T-Mobile and AT&T balk at proving 5G coverage claims, 'it's too expensive'

T-Mobile and AT&T balk at proving 5G coverage claims, 'it's too expensive'
It's become a familiar refrain by now - a carrier claiming coverage just to be snubbed by another carrier on process or measuring techniques. 

T-Mobile boasts the widest "5G availability," Verizon brags with the fastest 5G, all the while AT&T keeps reaping median download speed awards, what gives? If you are confused about the state of US carriers' 5G networks, you are not alone. 

They have employed a dizzying array of 5G bands for their base stations, and commenced the rollout from completely opposite approaches that prioritize different features, even if you have the latest and greatest phone like the Galaxy Note 20 Ultra.

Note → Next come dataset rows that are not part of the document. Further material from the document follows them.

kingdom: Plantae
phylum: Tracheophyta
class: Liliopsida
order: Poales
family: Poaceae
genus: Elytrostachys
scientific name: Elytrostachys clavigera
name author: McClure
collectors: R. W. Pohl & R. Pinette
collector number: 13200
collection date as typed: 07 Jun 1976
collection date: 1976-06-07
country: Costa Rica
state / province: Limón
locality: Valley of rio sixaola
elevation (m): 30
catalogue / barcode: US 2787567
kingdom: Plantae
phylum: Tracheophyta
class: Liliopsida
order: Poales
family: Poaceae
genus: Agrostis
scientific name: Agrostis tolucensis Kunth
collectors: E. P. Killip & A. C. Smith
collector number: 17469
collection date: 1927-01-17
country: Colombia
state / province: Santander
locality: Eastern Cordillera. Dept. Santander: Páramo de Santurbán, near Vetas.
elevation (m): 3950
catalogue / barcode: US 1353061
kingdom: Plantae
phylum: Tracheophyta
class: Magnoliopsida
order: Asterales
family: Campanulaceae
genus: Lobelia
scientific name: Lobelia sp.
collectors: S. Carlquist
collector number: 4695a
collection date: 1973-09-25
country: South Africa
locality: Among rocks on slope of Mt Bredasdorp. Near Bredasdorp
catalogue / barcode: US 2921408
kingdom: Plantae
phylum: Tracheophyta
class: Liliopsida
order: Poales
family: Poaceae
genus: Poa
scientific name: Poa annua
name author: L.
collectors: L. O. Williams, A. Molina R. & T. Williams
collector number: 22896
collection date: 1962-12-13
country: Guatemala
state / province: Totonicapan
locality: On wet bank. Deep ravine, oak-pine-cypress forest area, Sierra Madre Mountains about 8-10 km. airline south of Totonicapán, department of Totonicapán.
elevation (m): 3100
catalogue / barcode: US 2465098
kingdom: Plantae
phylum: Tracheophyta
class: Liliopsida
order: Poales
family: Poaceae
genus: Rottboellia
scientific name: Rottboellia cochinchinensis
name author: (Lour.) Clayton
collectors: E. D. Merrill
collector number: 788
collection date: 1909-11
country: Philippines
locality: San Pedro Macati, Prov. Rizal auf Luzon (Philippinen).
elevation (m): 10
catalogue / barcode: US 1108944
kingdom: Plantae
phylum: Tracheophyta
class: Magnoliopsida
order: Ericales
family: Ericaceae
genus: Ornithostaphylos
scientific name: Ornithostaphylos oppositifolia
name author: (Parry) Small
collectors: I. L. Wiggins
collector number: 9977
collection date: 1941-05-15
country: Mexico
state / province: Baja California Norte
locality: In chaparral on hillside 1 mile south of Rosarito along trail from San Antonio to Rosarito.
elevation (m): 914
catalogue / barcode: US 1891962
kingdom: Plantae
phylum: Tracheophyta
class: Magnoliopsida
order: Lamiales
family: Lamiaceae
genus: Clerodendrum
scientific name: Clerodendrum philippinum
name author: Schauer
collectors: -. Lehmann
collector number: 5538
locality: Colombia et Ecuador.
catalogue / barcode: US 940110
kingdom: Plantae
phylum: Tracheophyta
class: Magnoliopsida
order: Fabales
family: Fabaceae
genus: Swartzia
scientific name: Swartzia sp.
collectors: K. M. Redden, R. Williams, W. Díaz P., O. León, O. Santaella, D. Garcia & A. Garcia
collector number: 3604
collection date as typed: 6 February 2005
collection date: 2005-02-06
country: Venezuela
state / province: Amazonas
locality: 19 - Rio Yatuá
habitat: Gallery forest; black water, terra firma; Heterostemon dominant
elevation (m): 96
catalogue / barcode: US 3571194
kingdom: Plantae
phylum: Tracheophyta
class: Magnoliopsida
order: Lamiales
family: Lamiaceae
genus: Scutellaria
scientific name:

US carriers' 5G coverage claims will need to be proven, says the FCC


 Coverage, in particular, is a bit trickier due to misleading claims, but its winner is still relatively easy to determine as T-Mobile. By virtue of using the slow but farther-reaching low 5G bands, T-Mobile can brag with blanketing "6,000 cities and towns covering 225 million people across over one million square miles" with 5G connectivity. At the end of June, AT&T said its 5G service was live in 335 markets, covering multiple cities within those, and reaching 179 million people.

In contrast, Verizon recently got into hot water over "nationwide" 5G coverage ad claims, as its ultrafast mmWave network needs base stations every 1000 feet or so, and is only available in streets and blocks of certain cities. Still, that doesn't prevent T-Mobile from advertising its 5G coverage as more than AT&T and Verizon "combined," even though it measures every small town and village it blankets, and not whole metro areas as AT&T, so population coverage is the more reliable metric in the end.

In any case, the FCC now wants carriers to stop with the computer models of their 5G coverage, roll up their sleeves, and do actual on-the-ground testing, similar to what companies like Rootmetrics do:


Needless to say, both AT&T and T-Mobile are not impressed (Verizon is conspicuously absent from the objection letters sent to the FCC), reports CNET, and claim that such tests would be prohibitively expensive to carry out.


So, driving around to prove coverage will be too expensive, according to carriers, while third companies do it anyway, and sell the data to the highest business analytical bidder. We'll see if the FCC prevails, but Congressional leaders from both parties are pushing it to clean up its maps, especially in rural areas that get government subsidies, so the carriers might have to fire up their engines in the end.